I've updated the PR to address feedback by @westonruter and @peterwilsoncc; could use a review.

@westonruter Yes, I agree - that would greatly simplify things. It seems to me that we could also still delete the cookie; we just have to do it after recovering the value. I don't think there's any real need for that cookie to persist beyond that point to meet the requirements. What do you think?

Yes, I agree - that would greatly simplify things.

Great. I merged those commits into this branch.

It seems to me that we could also still delete the cookie; we just have to do it after recovering the value. I don't think there's any real need for that cookie to persist beyond that point to meet the requirements. What do you think?

That sounds fine to me, although I wasn't sure where that deletion should happen. Maybe here?

​https://github.com/WordPress/wordpress-develop/blob/57dbb4cee5b4c0e5d2df727338a64aa2253d5b35/src/wp-login.php#L1484-L1487

In any case, the cookie is already set to expire when the session ends, so it doesn't seem critical to explicitly delete. But I am not a cookie lawyer 😃

@joedolson I implemented this in b8b2f7206b. It seems to work. It means the cookie won't be cleared upon a visiting the resetpass login screen (the link the user clicks from the email), but rather once they click the next link to go to the login screen to use their new password.

Yeah, I'm not a cookie lawyer, either. I just play one on tv.

My only feeling about that is that if somebody previous thought it was worthwhile to delete that cookie, and we don't need to keep it longer to fix this issue, we might as well delete it.

I'm going to do a final test of this, but I think this is pretty much ready. Really happy to have been able to significantly simplify the scope of changes.

[joedolson]

The patch as marked for commit only covers the original reported case, setting the username after a password reset. There were four other cases mentioned above that could be addressed.
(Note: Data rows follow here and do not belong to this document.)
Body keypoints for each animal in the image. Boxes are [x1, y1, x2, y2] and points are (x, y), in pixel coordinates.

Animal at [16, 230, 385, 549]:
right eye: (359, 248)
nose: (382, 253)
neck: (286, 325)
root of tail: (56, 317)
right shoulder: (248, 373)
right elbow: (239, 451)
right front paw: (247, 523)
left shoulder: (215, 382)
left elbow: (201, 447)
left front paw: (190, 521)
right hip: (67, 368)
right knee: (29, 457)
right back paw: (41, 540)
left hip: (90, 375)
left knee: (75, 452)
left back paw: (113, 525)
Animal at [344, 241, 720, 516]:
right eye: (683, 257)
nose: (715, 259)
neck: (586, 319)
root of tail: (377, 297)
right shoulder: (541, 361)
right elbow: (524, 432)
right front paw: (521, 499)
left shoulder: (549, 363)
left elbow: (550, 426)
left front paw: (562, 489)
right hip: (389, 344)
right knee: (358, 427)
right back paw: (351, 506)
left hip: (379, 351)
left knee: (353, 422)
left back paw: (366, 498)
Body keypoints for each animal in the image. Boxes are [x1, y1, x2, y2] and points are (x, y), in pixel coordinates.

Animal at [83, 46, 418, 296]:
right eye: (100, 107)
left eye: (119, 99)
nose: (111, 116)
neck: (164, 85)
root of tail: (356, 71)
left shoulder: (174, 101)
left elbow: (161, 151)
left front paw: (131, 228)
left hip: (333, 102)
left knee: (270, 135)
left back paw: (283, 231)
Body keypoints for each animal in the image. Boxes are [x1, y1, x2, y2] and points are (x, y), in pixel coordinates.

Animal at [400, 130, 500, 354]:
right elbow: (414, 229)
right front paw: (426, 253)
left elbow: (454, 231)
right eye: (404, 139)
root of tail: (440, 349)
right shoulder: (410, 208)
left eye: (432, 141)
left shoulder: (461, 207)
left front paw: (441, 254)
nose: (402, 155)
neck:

Two of those are cases that I don't think should be done; the other should possibly be addressed elsewhere.

The other three cases are:

1) Username field after successful installation.

This should be done, but can be addressed as a separate ticket.

2) Username field after a failed login.
3) Password field after a failed login.

I don't think there's any real value to restoring values that have already been demonstrated to be invalid. If we only restored valid values, we'd be revealing secure information in a dangerous way, but the combination of values is already definitely *not* correct. Because of this, I don't think restoring this information is useful or helpful.

[joedolson]

In 61610:

Login and Registration: Populate username after password reset.

Accessibility: to meet WCAG 2.2/3.3.7: Redundant entry, the username should be auto-populated when a user performs a password reset.

There is an existing cookie set that contains this information, but was deleted before displaying the login form.

Move cookie deletion to occur after displaying login form and use to set $user_login.

Props estelaris, alh0319, sabernhardt, oglekler, peterwilsoncc, rcreators, rishavdutta, chaion07, stoyangeorgiev, rinkalpagdar, pratiklondhe, lukasfritzedev, ferdoused, audrasjb, westonruter, joedolson.
Fixes #60726.

[joedolson]

Additional note on setting the username after an installation: it's a much lower priority fix, given how rare it is that anybody needs to manually install WordPress.